Fool’s Gold!! There are quite a few minerals that have shiny or brassy appearances, but Pyrite (also known as Fool’s Gold) is the one that is most commonly mistaken for real Gold. Pyrite comes in many different varieties and has many different appearances; this is because it is a very common mineral in the Earth’s crust, so much so that it can be found in almost any environment.
Even though Fool’s Gold is extremely common, it is interestingly enough still very popular among rock collectors. This could be because Gold adoration throughout the world’s history has led some rock collectors be drawn to anything with the appearance of Gold, even if they know it isn’t real. Because Fool’s Gold is essentially worthless, it is probably best suited as a souvenir or an object with some kind of sentimental value.

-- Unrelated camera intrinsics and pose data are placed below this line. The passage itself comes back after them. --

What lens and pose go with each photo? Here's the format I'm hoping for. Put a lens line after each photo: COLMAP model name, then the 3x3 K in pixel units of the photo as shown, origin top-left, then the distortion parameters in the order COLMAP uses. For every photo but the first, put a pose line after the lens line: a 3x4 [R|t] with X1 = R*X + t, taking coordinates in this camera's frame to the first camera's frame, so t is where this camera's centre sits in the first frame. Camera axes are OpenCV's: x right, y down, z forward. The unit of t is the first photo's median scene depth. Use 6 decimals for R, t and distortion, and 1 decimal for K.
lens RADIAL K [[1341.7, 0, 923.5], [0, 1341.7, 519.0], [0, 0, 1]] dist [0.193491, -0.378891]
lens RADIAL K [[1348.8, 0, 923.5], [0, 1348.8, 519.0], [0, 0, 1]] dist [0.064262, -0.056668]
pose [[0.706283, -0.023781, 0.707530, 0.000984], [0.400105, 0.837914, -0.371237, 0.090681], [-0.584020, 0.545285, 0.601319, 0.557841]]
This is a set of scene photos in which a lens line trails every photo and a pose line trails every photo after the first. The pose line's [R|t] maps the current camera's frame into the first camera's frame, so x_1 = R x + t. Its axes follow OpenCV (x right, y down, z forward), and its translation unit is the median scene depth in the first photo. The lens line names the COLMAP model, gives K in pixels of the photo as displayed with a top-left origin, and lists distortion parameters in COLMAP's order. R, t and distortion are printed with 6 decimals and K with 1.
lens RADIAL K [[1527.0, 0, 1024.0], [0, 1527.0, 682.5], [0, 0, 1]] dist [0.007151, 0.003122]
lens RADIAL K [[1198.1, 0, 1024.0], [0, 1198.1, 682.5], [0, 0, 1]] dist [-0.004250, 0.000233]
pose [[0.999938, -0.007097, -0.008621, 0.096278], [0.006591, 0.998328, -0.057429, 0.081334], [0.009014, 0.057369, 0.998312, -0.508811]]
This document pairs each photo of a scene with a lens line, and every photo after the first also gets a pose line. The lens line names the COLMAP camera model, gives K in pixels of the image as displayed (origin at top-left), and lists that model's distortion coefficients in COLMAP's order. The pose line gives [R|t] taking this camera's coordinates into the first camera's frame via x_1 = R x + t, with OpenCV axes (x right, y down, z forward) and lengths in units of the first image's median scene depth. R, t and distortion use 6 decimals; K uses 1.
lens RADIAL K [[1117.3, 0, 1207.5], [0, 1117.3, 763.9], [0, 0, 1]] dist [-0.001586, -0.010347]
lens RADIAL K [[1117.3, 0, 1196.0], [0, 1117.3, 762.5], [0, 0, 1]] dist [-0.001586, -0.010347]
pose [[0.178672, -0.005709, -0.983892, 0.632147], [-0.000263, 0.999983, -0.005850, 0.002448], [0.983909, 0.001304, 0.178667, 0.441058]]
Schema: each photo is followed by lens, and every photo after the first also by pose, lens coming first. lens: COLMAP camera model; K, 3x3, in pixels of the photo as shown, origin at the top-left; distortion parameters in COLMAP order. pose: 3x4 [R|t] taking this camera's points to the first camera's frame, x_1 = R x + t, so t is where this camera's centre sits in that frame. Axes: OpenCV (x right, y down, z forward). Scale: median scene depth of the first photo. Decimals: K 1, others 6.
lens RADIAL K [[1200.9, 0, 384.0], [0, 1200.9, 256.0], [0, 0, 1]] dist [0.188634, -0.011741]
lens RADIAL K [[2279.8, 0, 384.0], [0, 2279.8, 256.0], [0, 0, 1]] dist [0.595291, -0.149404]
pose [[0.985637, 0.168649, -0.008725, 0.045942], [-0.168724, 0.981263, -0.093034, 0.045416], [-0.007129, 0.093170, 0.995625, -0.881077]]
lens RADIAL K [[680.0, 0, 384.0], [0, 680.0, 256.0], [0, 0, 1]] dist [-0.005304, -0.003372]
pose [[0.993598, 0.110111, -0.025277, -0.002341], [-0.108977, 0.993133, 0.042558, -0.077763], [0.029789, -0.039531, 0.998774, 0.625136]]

One of the biggest reasons why Pyrite is frequently mistaken for real Gold is that, besides being similar in appearance, they are also often found in close proximity to one another. Actually, if you know what to look for it can be quite easy to tell the two apart: Pyrite is much lighter in color, less dense, and harder than Gold. In fact, pure Gold can be scratched easily with a knife or even with a fingernail.
If you think you may have found a piece of real Gold, there are a few easy ways to tell whether it is actually Pyrite:
• First, try smelling the rock. This may seem like an unusual thing to do, but you may be surprised by what you find. Pyrite is comprised of a large amount of sulfur and will give off a smell that is similar to rotten eggs.
• Gold and pyrite both have an intense metallic luster, but they are very different shades of yellow. Gold appears more gold to silvery and will never tarnish, while pyrite is a pale to medium brassy yellow that may be tarnished.
• Gold is often found in the form of nuggets or very small flakes, with small cubic crystals being very rare. Pyrite on the other hand is commonly found in the form of small cubes and octahedrons. Essentially, if you are holding Gold with a lot of pointy edges, there is a good chance it is actually Pyrite.
• Finally, try holding the specimen up to the sun and see if it refracts the light, appearing very glittery. If it does, there is a very good chance that it is Fool’s Gold.